# **📄 Document type classification baseline code**
> 문서 타입 분류 대회에 오신 여러분 환영합니다! 🎉     
> 아래 baseline에서는 ResNet 모델을 로드하여, 모델을 학습 및 예측 파일 생성하는 프로세스에 대해 알아보겠습니다.

## Contents
- Prepare Environments
- Import Library & Define Functions
- Hyper-parameters
- Load Data
- Train Model
- Inference & Save File


## 1. Prepare Environments

* 데이터 로드를 위한 구글 드라이브를 마운트합니다.
* 필요한 라이브러리를 설치합니다.

In [None]:
# 구글 드라이브 마운트, Colab을 이용하지 않는다면 패스해도 됩니다.
# from google.colab import drive
# drive.mount('/gdrive', force_remount=True)
# drive.mount('/content/drive')

In [None]:
# 구글 드라이브에 업로드된 대회 데이터를 압축 해제하고 로컬에 저장합니다.
# !tar -xvf drive/MyDrive/datasets_fin.tar > /dev/null

In [None]:
# 필요한 라이브러리를 설치합니다.
# !pip install timm
!pip install augraphy albumentations tqdm

In [None]:
!pip install opencv-python

In [None]:
!apt-get update -y

In [None]:
!apt-get install -y libgl1-mesa-glx
# !apt install libgl1-mesa-glx

In [None]:
# !apt-get update && apt-get install -y python3-opencv

## 2. Import Library & Define Functions
* 학습 및 추론에 필요한 라이브러리를 로드합니다.
* 학습 및 추론에 필요한 함수와 클래스를 정의합니다.

In [1]:
import os
import time
import random

import timm
import torch
import albumentations as A
import pandas as pd
import numpy as np
import torch.nn as nn
from albumentations.pytorch import ToTensorV2
from torch.optim import Adam
from torchvision import transforms
from torch.utils.data import Dataset, DataLoader
from PIL import Image
from tqdm import tqdm
from sklearn.metrics import accuracy_score, f1_score

from sklearn.model_selection import train_test_split # train-validation-test set 나누는 라이브러리


In [2]:
# 시드를 고정합니다.
SEED = 100
os.environ['PYTHONHASHSEED'] = str(SEED)
random.seed(SEED)
np.random.seed(SEED)
torch.manual_seed(SEED)
torch.cuda.manual_seed(SEED)
torch.cuda.manual_seed_all(SEED)
torch.backends.cudnn.benchmark = True

In [3]:
# 데이터셋 클래스를 정의합니다.
class ImageDataset(Dataset):
    def __init__(self, csv, path, transform=None):
        self.df = pd.read_csv(csv).values
        self.path = path
        self.transform = transform

    def __len__(self):
        return len(self.df)

    def __getitem__(self, idx):
        name, target = self.df[idx]
        img = np.array(Image.open(os.path.join(self.path, name)))
        if self.transform:
            img = self.transform(image=img)['image']
        return img, target

In [4]:
# one epoch 학습을 위한 함수입니다.
def train_one_epoch(loader, model, optimizer, loss_fn, device):
    model.train()
    train_loss = 0
    preds_list = []
    targets_list = []

    pbar = tqdm(loader)
    for image, targets in pbar:
        image = image.to(device)
        targets = targets.to(device)

        model.zero_grad(set_to_none=True)

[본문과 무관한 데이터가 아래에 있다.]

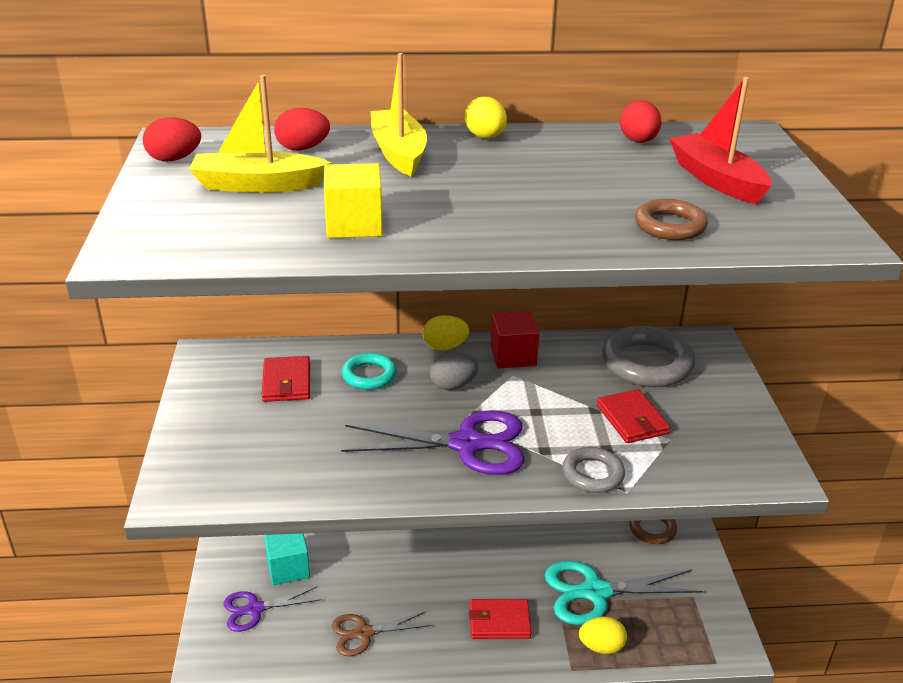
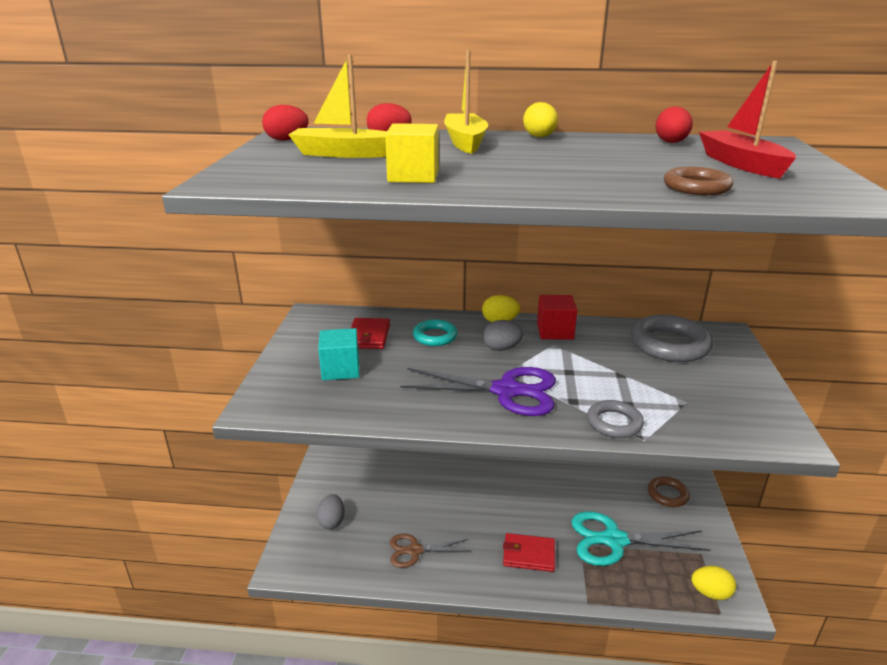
camera: 10 degrees right, 5 degrees down
purple scissors [223,587,321,632] -> grey egg [316,494,345,529]
turquoise cube [264,533,310,585] -> turquoise cube moved to [318,328,359,380]
yellow egg [579,616,627,654] -> yellow egg moved to [691,566,736,600]
red wallet [597,389,670,443] -> none

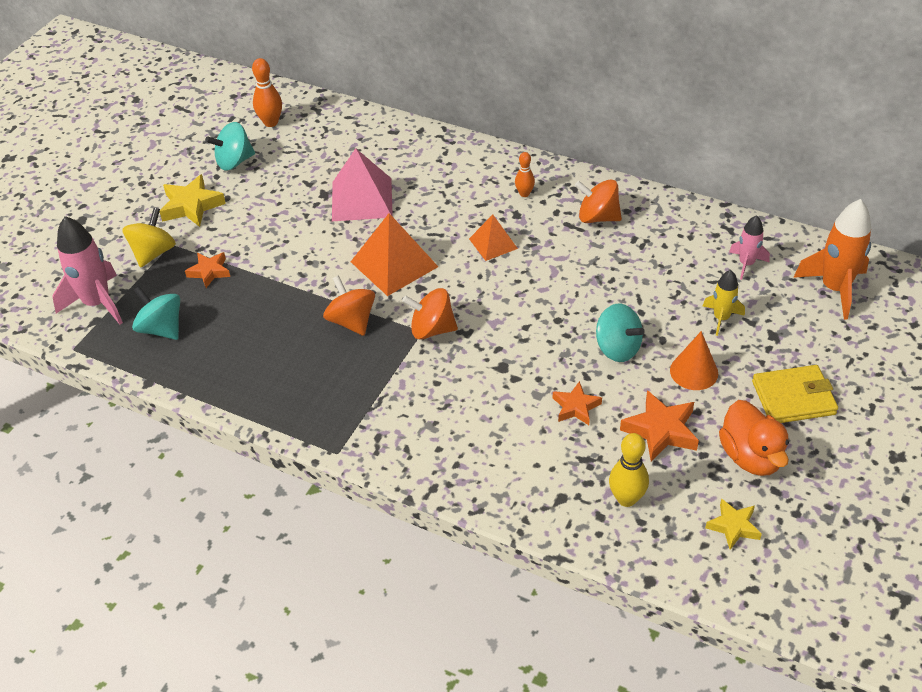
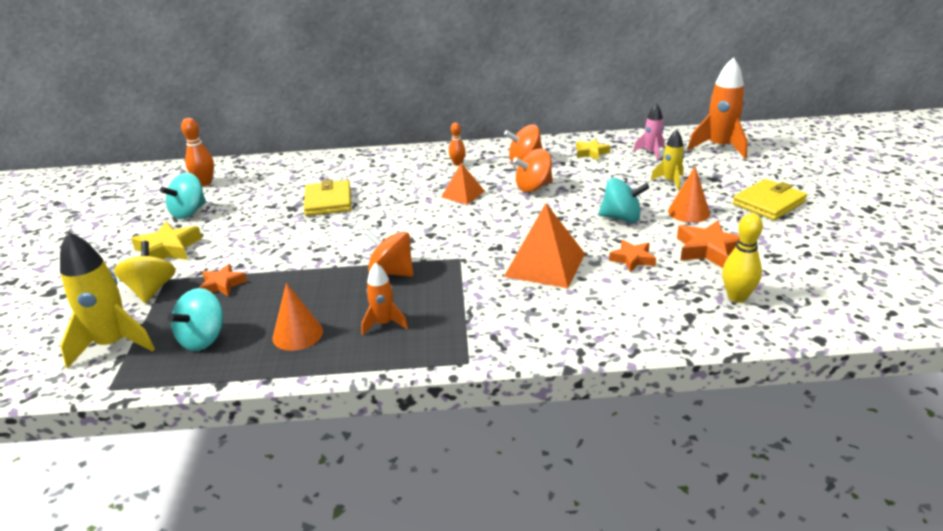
camera: 30 degrees left, 15 degrees down
pink rocket [52,216,123,325] -> yellow rocket [60,232,155,368]
turquoise spinning top [132,286,180,340] -> turquoise spinning top turned 75 degrees counterclockwise [168,288,223,351]
pink pyramid [332,148,393,221] -> yellow wallet [304,179,351,216]
orange pyramid [351,213,438,296] -> orange pyramid moved to [504,203,585,288]
orange spinning top [402,288,458,339] -> orange spinning top moved to [513,149,553,192]
yellow star [705,498,762,550] -> yellow star moved to [576,139,610,160]
orange duck [719,400,789,476] -> none
none -> orange cone [273,283,323,351]
none -> orange rocket [361,262,408,335]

        preds = model(image)
        loss = loss_fn(preds, targets)
        loss.backward()
        optimizer.step()

        train_loss += loss.item()
        preds_list.extend(preds.argmax(dim=1).detach().cpu().numpy())
        targets_list.extend(targets.detach().cpu().numpy())

        pbar.set_description(f"Train Loss: {loss.item():.4f}")

    train_loss /= len(loader)
    train_acc = accuracy_score(targets_list, preds_list)
    train_f1 = f1_score(targets_list, preds_list, average='macro')

    ret = {
        "train_loss": train_loss,
        "train_acc": train_acc,
        "train_f1": train_f1,
    }

    return ret

In [5]:
# one epoch 검증을 위한 함수입니다.
def val_one_epoch(loader, model, optimizer, loss_fn, device):
    model.eval()  # 모델을 평가 모드로 설정
    valid_loss = 0
    preds_list = []
    targets_list = []

    pbar = tqdm(loader)
    for image, targets in pbar:
        image = image.to(device)
        targets = targets.to(device)

        preds = model(image)
        loss = loss_fn(preds, targets)


        valid_loss += loss.item()
        preds_list.extend(preds.argmax(dim=1).detach().cpu().numpy())
        targets_list.extend(targets.detach().cpu().numpy())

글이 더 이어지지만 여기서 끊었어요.